Pour les petits et moyens fabricants comme Quantum Clean Tech à Vancouver, ce changement de politique arrive juste à temps. « Nous avons développé une technologie avancée de capture de carbone ici en Colombie-Britannique, mais avons vu des contrats gouvernementaux pour des technologies similaires aller à des multinationales avec une présence canadienne minimale », déclare le fondateur Michael Singh. « Notre espoir est que cela égalise enfin les règles du jeu. »
Le budget alloue également 175 millions de dollars spécifiquement pour des initiatives de diversité des fournisseurs, destinées à accroître la participation des entreprises appartenant aux Autochtones, aux femmes et à d’autres groupes sous-représentés dans la chaîne d’approvisionnement fédérale.
Les critiques de la politique, principalement des groupes de réflexion économiques et des entreprises dépendantes des importations, avertissent que l’approvisionnement préférentiel pourrait augmenter les coûts pour les contribuables et potentiellement déclencher des mesures de rétorsion de la part des partenaires commerciaux.

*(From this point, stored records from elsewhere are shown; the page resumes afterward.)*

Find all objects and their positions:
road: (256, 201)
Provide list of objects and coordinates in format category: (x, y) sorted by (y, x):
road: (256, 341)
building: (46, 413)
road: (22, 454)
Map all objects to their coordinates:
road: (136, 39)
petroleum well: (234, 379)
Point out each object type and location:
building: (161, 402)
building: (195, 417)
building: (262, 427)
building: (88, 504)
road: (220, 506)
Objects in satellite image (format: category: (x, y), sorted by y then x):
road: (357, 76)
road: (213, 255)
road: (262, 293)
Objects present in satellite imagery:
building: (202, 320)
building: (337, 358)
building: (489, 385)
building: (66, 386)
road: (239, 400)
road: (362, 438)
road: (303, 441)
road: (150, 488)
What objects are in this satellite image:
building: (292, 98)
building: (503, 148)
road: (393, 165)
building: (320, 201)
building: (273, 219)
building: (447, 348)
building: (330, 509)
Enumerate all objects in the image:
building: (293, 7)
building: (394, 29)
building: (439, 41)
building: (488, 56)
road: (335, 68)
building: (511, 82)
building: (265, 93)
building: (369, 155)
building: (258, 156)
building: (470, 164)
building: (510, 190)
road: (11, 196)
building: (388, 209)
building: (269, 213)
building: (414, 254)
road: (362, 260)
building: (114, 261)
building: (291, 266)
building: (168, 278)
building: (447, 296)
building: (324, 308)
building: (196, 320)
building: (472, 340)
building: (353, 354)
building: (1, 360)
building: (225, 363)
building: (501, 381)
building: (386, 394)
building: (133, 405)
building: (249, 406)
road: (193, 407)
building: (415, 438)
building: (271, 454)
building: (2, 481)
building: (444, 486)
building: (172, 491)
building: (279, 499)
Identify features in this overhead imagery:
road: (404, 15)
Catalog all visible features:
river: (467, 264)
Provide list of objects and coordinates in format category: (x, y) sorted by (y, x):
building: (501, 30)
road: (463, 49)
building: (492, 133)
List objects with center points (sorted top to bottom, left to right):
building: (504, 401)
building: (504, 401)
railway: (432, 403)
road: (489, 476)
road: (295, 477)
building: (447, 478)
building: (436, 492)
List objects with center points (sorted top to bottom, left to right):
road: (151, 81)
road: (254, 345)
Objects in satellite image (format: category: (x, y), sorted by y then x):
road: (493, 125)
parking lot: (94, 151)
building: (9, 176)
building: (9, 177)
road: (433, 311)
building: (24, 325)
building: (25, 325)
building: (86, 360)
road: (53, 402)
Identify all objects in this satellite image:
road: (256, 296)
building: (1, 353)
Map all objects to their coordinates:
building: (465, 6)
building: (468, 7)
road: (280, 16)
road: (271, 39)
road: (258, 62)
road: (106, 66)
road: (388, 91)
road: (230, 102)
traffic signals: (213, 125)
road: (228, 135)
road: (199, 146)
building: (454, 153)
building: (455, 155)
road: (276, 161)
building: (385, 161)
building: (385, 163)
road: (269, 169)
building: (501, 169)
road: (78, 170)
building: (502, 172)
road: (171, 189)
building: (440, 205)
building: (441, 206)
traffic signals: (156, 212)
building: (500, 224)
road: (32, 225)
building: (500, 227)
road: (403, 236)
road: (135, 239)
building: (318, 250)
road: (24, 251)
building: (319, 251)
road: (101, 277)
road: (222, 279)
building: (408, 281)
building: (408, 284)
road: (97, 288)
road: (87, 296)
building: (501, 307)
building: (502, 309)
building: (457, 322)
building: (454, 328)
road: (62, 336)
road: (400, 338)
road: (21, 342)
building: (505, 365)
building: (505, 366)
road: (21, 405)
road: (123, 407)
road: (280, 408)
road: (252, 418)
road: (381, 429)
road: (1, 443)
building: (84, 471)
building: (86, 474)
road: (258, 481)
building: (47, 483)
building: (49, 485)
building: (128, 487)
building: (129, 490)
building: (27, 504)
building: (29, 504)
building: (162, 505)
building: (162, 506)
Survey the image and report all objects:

Le Conseil d’affaires du Canada a publié une déclaration mettant en garde contre le fait que « les mesures d’approvisionnement protectionnistes pourraient se retourner contre nous si elles conduisent à un accès réduit aux marchés pour les entreprises canadiennes à l’étranger. »
Le ministère des Finances répond à ces préoccupations avec une modélisation économique suggérant que les avantages économiques nationaux — y compris la création d’emplois, les recettes fiscales et le développement industriel — l’emportent sur les augmentations potentielles des coûts. Les documents budgétaires prévoient la création d’environ 15 000 emplois manufacturiers sur la période de mise en œuvre de cinq ans.
Au-delà des chiffres, cette politique marque un changement philosophique significatif dans l’approche canadienne de la stratégie industrielle. Pendant des décennies, les gouvernements canadiens ont largement adhéré aux principes du marché libre en matière d’approvisionnement, évitant les préférences explicites pour les fournisseurs nationaux.
« Ce que nous voyons est un retour à une politique industrielle plus active », explique Dr. Elena Ramirez, professeure d’économie à l’Université McGill. « Cela reflète une tendance mondiale plus large où les gouvernements deviennent plus intentionnels dans l’utilisation des dépenses publiques pour façonner la capacité industrielle nationale, particulièrement dans les secteurs stratégiques. »
La politique d’Achat canadien arrive au milieu d’initiatives similaires dans d’autres pays, notamment aux États-Unis, où l’administration Biden a considérablement élargi les dispositions « Buy American », et dans l’Union européenne, qui a introduit ses propres cadres d’approvisionnement stratégiques.
Pour les fabricants canadiens naviguant dans ce nouveau paysage, les mois à venir apporteront à la fois des opportunités et des défis. Le budget alloue 45 millions de dollars spécifiquement pour des programmes de développement des fournisseurs afin d’aider les entreprises canadiennes à mieux se positionner pour les contrats gouvernementaux.
« L’engagement financier est significatif, mais les détails de mise en œuvre détermineront s’il s’agit d’un véritable changement de paradigme ou simplement d’une autre politique bien intentionnée », déclare l’analyste de l’industrie Thomas Chen. « Les entreprises canadiennes doivent se préparer dès maintenant en comprenant les processus d’approvisionnement et en documentant leur contenu canadien et leur impact économique. »
Au fur et à mesure que la politique se déploiera dans les années à venir, son succès sera ultimement mesuré par sa capacité à atteindre l’équilibre délicat entre le renforcement de la capacité de fabrication nationale et le maintien des engagements du Canada envers un commerce international ouvert — un équilibre qui s’est avéré insaisissable dans les précédentes tentatives de réforme des marchés publics.